X_train, X_test, y_train, y_test = train_test_split(
    X, y, test_size=0.2, random_state=42
)

print("Training size:", X_train.shape)
print("Testing size:", X_test.shape)

In [None]:
# Train multiple models

models = {
    "SVC": SVC(),
    "RandomForest": RandomForestClassifier(),
    "DecisionTree": DecisionTreeClassifier()
}

for name, model in models.items():
    model.fit(X_train, y_train)
    preds = model.predict(X_test)
    print("Model:", name)
    print("Accuracy:", accuracy_score(y_test, preds))
    print("-" * 40)

In [None]:
# Final Model - SVC

final_model = SVC()
final_model.fit(X_train, y_train)

predictions = final_model.predict(X_test)

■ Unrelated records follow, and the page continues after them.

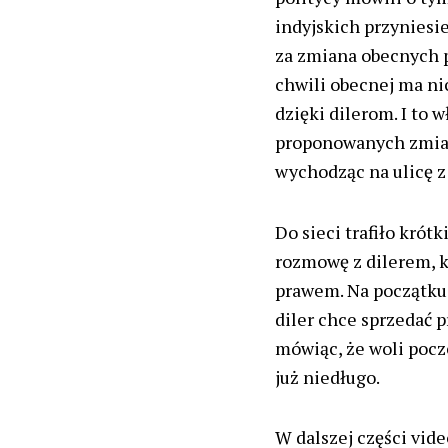
indyjskich przynies
za zmiana obecnych p
chwili obecnej ma ni
dzięki dilerom. I to 
proponowanych zmian
wychodząc na ulicę z
Do sieci trafiło krót
rozmowę z dilerem, 
prawem. Na początku 
diler chce sprzedać 
mówiąc, że woli pocze
już niedługo.
W dalszej części vid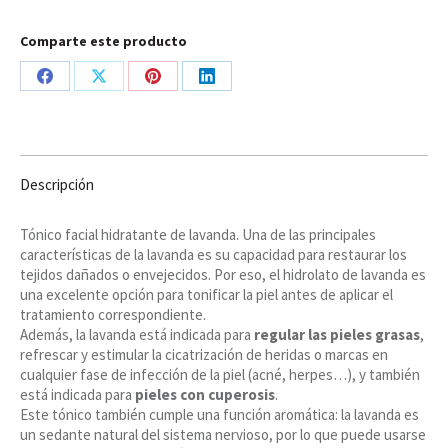
Comparte este producto
Share
Share
Share
Share
on
on
on
on
Facebook
X
Pinterest
LinkedIn
Descripción
Tónico facial hidratante de lavanda. Una de las principales
características de la lavanda es su capacidad para restaurar los
tejidos dañados o envejecidos. Por eso, el hidrolato de lavanda es
una excelente opción para tonificar la piel antes de aplicar el
tratamiento correspondiente.
Además, la lavanda está indicada para
regular las pieles grasas
,
refrescar y estimular la cicatrización de heridas o marcas en
cualquier fase de infección de la piel (acné, herpes…), y también
está indicada para
pieles con cuperosis
.
Este tónico también cumple una función aromática: la lavanda es
un sedante natural del sistema nervioso, por lo que puede usarse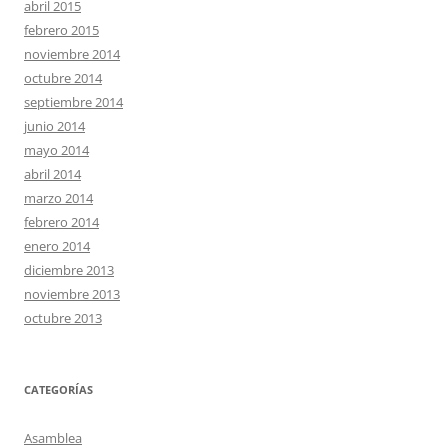
abril 2015
febrero 2015
noviembre 2014
octubre 2014
septiembre 2014
junio 2014
mayo 2014
abril 2014
marzo 2014
febrero 2014
enero 2014
diciembre 2013
noviembre 2013
octubre 2013
CATEGORÍAS
Asamblea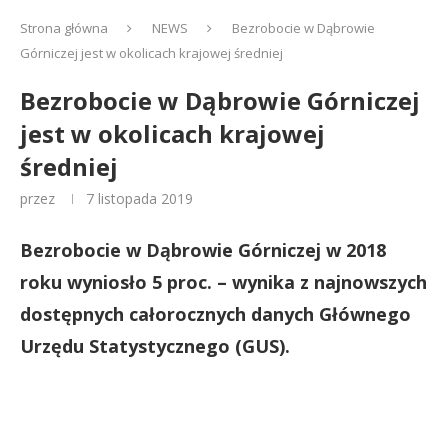
Strona główna
NEWS
Bezrobocie w Dąbrowie
Górniczej jest w okolicach krajowej średniej
Bezrobocie w Dąbrowie Górniczej
jest w okolicach krajowej
średniej
przez
7 listopada 2019
Bezrobocie w Dąbrowie Górniczej w 2018
roku wyniosło 5 proc. – wynika z najnowszych
dostępnych całorocznych danych Głównego
Urzędu Statystycznego (GUS).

print("Final Model Accuracy:", accuracy_score(y_test, predictions))
print(classification_report(y_test, predictions))

In [None]:
# Save model for Flask deployment

pickle.dump(final_model, open("../model.pkl", "wb"))

print("Model saved successfully!")

## âœ… Conclusion

The SVC model was selected based on accuracy comparison.
The trained model is saved as `model.pkl` and used in the Flask application for real-time fraud detection.